Cheers is a unique library that also doubles as a café. The books don't seem great, but the food here is certainly something to look forward to.



The cafe is completely vegetarian

IT'S THE place and not what's in it that really counts at Cheers, the new library café and teetotaler's tavern on Residency Road named after — you got it — the TV serial. The owners loved the sense of cozy fellowship, camaraderie, and conversation that flowed in the serial and that's what inspired them to start Cheers. That and the kind of bookshops with cafes they noticed in America.

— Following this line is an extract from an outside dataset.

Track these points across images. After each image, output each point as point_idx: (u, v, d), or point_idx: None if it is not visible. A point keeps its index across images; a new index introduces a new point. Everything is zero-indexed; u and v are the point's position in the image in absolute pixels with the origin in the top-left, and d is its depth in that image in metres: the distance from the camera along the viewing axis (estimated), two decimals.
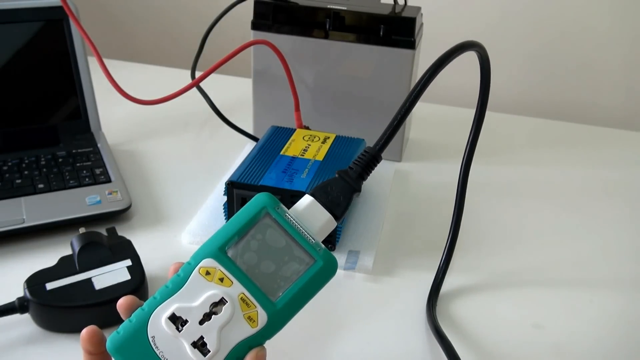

Cheers has books, magazines, and movies that you can either rent out or read/watch right there. It's air-conditioned, fairly comfortable, and has a café that serves, among other things, different pastas, mocktails, coolers, gourmet coffee, and organic tea.

The books are a disappointment — a clutch of bestsellers and some non-fiction, mostly the self-help kind. They also have audio books on CD-RoMs. Nice idea, but the books are mostly classics, nothing contemporary or even modern (though I did spot Ayn Rand's Anthem). The movies — on DVD and VCD — are again mostly just blockbusters. (They do have one set of specialised films — American TV serials and mini-series from the '70s such as Alex Haley's Roots and Three's Company).

The VCDs cost Rs. 30 to rent, the DVDs Rs. 70 — or you can borrow, say, 15 of them at a time and keep them for a month at the same rental charges. What's different then about Cheers (a branch of the Leisure Café off Airport road) is the food and drinks (which you have to pay for, the membership doesn't cover that) seems actually more interesting than the books and movies.

Another thing to cheer about this café is the food — it's totally vegetarian and the desserts are all egg-less. The ice creams here are `natural' — sugarcane, watermelon, sitaphal, and so on.

In a short while, Cheers will be the first café in Bangalore to serve flavoured mineral water! The mocktails are around Rs. 40, the soups and salads are Rs. 35 to 45, the pasta salad bar is Rs. 75, the main entrée is Rs. 80, and a special five-course meal with a glass of champagne and the house dessert costs Rs. 195. The menu also says that you can get an authentic Sindhi meal here.


The owners call Cheers, `a member-driven club'. Hopefully, it would be more than a club — that it would create community. Because that's what the original TV serial Cheers was all about: good conversation, warm friendships, and a sense of community.